Orders
- Ordination: 1842

Personal details
- Born: 11 April 1813 Breitenbach, Hesse
- Died: 22 April 1870 (aged 57) Frankfurt, Hesse-Nassau
- Denomination: Anglican

= Henry Poper =

German Church of England clergyman and missionary to Jews

Henry Poper (1813–1870) was a German-born Jewish convert to Christianity, a clergyman of the Church of England, and a missionary to Jews.

== Early life ==
Heinrich "Henry" Poper was born on 11 April 1813 of Jewish parentage at Breitenbach, in Electoral Hesse, Germany. At Hildesheim, the native place of his mother, he received his early education at the famous school which flourished under the superintendence of the Jewish rabbi Wolfsohn. He also received private instruction to prepare himself for the office of a teacher. About the age of eighteen (May 1831), Poper received an appointment as Jewish teacher and reader in the synagogue, having also occasionally to lecture in the synagogue.

== Conversion ==
During the period of eight years he filled this office in two places in the Kingdom of Hanover.

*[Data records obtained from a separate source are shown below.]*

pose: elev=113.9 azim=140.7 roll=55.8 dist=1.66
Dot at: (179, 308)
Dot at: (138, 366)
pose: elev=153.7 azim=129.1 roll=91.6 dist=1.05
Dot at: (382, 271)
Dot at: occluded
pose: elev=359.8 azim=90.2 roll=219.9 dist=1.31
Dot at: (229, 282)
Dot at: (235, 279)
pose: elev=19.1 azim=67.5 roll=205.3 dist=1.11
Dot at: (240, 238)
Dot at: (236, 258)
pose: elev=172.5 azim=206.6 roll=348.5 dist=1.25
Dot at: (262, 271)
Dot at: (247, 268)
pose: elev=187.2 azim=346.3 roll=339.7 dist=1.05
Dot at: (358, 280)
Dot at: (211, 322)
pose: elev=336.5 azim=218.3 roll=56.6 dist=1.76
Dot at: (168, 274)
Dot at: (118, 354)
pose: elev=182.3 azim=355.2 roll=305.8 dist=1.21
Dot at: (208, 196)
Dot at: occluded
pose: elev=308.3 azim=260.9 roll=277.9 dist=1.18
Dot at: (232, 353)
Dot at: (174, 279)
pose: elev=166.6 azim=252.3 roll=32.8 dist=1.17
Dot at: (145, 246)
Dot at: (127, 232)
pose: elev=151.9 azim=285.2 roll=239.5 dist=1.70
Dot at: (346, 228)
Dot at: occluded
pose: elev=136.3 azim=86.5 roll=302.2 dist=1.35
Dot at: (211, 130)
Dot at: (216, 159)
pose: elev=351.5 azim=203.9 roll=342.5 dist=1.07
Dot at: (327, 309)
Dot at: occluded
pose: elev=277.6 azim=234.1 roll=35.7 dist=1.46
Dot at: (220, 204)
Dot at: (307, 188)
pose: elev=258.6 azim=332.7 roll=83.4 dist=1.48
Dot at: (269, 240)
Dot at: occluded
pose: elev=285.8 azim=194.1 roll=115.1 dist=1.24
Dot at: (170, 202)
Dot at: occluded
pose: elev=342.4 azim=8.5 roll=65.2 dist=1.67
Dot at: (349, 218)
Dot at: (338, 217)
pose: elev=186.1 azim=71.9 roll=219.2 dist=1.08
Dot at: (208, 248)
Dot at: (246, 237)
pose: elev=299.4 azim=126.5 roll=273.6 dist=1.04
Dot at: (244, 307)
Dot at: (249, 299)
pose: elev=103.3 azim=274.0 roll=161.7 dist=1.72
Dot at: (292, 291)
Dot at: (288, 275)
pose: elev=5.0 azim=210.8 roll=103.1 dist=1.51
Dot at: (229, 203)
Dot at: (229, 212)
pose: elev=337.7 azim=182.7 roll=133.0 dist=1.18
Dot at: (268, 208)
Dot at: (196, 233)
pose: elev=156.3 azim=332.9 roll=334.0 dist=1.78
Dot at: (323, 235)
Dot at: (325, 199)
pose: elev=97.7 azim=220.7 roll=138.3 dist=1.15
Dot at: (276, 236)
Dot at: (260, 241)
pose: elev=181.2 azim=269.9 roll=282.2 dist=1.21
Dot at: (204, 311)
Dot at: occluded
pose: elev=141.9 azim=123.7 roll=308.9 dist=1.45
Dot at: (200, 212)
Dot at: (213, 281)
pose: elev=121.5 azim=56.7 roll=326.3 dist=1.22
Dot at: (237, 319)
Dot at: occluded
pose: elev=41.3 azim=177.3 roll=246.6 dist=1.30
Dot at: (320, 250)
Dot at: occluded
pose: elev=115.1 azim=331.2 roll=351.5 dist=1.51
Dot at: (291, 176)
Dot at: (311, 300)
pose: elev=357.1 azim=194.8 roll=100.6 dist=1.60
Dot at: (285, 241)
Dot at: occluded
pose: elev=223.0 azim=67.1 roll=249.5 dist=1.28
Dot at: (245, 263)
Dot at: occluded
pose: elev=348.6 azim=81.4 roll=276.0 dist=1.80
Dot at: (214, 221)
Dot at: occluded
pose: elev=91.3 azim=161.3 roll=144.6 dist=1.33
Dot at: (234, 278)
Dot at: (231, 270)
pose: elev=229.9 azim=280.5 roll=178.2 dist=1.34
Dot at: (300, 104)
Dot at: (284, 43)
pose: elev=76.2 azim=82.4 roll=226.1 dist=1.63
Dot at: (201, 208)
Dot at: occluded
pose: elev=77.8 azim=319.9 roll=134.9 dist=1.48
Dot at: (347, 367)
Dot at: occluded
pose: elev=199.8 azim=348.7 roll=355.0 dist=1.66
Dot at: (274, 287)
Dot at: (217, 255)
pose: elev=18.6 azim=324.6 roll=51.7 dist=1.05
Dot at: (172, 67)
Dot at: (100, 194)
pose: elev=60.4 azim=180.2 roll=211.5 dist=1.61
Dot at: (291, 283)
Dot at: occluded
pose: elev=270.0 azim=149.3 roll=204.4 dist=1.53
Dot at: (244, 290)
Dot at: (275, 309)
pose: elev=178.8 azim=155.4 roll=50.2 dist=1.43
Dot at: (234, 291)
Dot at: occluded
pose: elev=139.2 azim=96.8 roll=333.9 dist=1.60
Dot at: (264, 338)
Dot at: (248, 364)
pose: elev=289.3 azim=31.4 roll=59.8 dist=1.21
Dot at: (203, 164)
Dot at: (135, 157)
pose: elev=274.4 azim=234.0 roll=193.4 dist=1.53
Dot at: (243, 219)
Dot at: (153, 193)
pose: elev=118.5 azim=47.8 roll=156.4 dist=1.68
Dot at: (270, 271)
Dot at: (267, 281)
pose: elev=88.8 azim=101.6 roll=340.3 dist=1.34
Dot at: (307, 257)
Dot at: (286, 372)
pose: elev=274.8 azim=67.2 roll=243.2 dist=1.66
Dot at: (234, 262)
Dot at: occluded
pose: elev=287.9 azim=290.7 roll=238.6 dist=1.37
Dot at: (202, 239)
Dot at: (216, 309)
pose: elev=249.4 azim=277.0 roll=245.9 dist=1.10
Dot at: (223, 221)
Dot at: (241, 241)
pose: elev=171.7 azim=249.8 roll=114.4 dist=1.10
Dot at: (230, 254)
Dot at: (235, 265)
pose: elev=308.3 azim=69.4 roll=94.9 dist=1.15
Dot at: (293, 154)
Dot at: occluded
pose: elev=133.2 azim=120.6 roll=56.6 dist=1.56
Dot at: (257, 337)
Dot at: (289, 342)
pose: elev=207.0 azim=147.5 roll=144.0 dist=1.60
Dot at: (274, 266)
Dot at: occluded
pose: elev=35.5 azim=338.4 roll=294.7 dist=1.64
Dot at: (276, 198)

Through reading the New Testament and discussions with Christians, he decided to convert to Christianity. On 15 July 1839, he received Christian baptism. When, the following year, the London Society for Propagating Christianity Among the Jews opened the Hebrew College for the purpose of training missionaries to Jews, Poper was enrolled as one of the first students.

== Ministry ==
In June 1842, Poper was appointed by the committee as a missionary to Frankfort-on-the-Main, and was subsequently ordained to the ministry of the Church of England. By 1850, he was in charge of the Frankfort-on-the-Main mission, and had obtained a doctorate. Poper's mission was successful, according to his very voluminous reports. His own baptisms, from 1843 to 1870, amounted to eighty-eight, and he gave it as his opinion that there were not many Jewish families in Europe of which one or two members had not become Christians. He sold 7,647 German Bibles during the last ten years of his life. He died on 22 April 1870, at the comparatively early age of fifty-seven years, of which twenty-eight had been spent in the Society's service.

== Reputation ==
Poper was a very active missionary, and was highly esteemed for his zeal and efforts both among Jews and Christians. When, on 25 April 1870, his remains were carried to their resting-place, all the Protestant pastors of the city, accompanied by many Hebrew-Christians and Jews, followed to the grave. A rabbi of a reformed synagogue, when informed by a missionary of Poper's death, said, "Mr. Poper was a very good man. I have known him well. He was greatly respected among my friends, who were also his friends. I liked him very much, although he was a convert to Christianity."

== See also ==

- Hebrew Christian movement
- History of Jewish conversion to Christianity

== Sources ==

- Darby, Michael R. (2010). "The Hebrew Christian Movement During the "Palmy Days" of the London Society for Promoting Christianity Amongst the Jews". The Emergence of the Hebrew Christian Movement in Nineteenth-Century Britain. Numen Book Series, Vol. 128. Brill. p. 99.